In their THR story, Scott Roxborough and Pamela McClintock quote a co-producer of the film saying it has all the elements to be an international hit.

“The industry desperately needs another big hit to spread some money around,” said Stuart Ford, CEO of IM Global, which co-produced “Hacksaw Ridge” and is selling it worldwide.

“And this kind of movie — a big action film, with great reviews — has all the elements that should mean it works, in the U.S. but especially internationally.”

Andrew Garfield stars as Doss, who saved more than 75 lives during the WWII Battle of Okinawa.

The film, which Lionsgate is releasing domestically, is projected to open in the $12 million to $15 million range.

“It’s a strong and intense movie about a man who stayed true to himself and did something incredible,” said Jasna Vavra, whose Universum Film has “Hacksaw Ridge” for Germany. “We’re sure it will be very successful.”

Doss has honored in Alabama long before this film. Desmond T. Doss, Sr. Memorial Highway is a two-mile stretch of Alabama Highway 9 that in 2008 was named in his honor. It is in Piedmont, Ala., where Doss died in 2006 at the age of 87.

“Hacksaw Ridge” also won’t be the first film about Doss. He was also the focus of the 2004 documentary “The Conscientious Objector.”

Doss, a Seventh Day Adventist didn’t believe in killing or in working on the Sabbath, became a medic so he wouldn’t have a weapon and so he could do it on the Sabbath because he believed God would not look upon healing as working.

Even before he won the Medal of Honor, Private Doss had received the Bronze Star for his work as a combat medic in the Philippines.

It was for his actions during the 1945 battle for Okinawa that he won America’s highest military award. On May 5, 1945, U.S. soldiers had taken a 400-foot-high-ridge, only to be driven back by a Japanese counterattack. While most of the soldiers were able to retreat, numerous U.S. wounded were stranded. Through unrelenting enemy fire, Doss carried each of the wounded men out of the line of fire and then lowered them one-by-one to safety on a rope-supported litter he had created. Only when they were safe, did he evacuate the ridge himself.

For two weeks, he carried out rescues in the face of enemy fire until he was wounded by grenade shrapnel. Instead of calling for help, he treated his own wounds and waited for five hours. When he was finally being carried off on a litter, he saw a soldier injured worse than he was, and ordered the medics to let the soldier take his place. While waiting for help to return, his arm was fractured by enemy fire. It was then he used a rifle for the first time, tying it to his arm as a splint and crawling 300 yards to a first-aid station.
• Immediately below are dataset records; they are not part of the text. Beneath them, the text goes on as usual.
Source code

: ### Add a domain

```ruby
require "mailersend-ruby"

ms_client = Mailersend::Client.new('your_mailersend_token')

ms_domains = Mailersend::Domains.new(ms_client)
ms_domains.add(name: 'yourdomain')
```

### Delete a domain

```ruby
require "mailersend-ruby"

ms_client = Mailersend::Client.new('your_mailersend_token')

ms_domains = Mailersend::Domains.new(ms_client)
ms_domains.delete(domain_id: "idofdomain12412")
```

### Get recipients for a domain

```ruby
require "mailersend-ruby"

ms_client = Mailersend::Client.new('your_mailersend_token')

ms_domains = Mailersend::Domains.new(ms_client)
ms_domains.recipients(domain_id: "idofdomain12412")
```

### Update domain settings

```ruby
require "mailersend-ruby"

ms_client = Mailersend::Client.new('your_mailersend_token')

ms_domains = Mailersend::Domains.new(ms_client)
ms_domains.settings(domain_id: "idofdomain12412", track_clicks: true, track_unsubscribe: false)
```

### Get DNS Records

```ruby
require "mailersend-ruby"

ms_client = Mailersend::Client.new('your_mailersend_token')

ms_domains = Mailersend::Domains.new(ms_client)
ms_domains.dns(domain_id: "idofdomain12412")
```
When he was awarded the Medal of Honor, the presentation said he had saved 75 soldiers. He later said the number was probably closer to 50, according to his obituary in the New York Times.

Although Doss was wounded three times in the war, his worst injury was tuberculosis, which cost him a lung before being discharged from the Army. When he died in 2006 in Piedmont it was after being hospitalized for breathing troubles.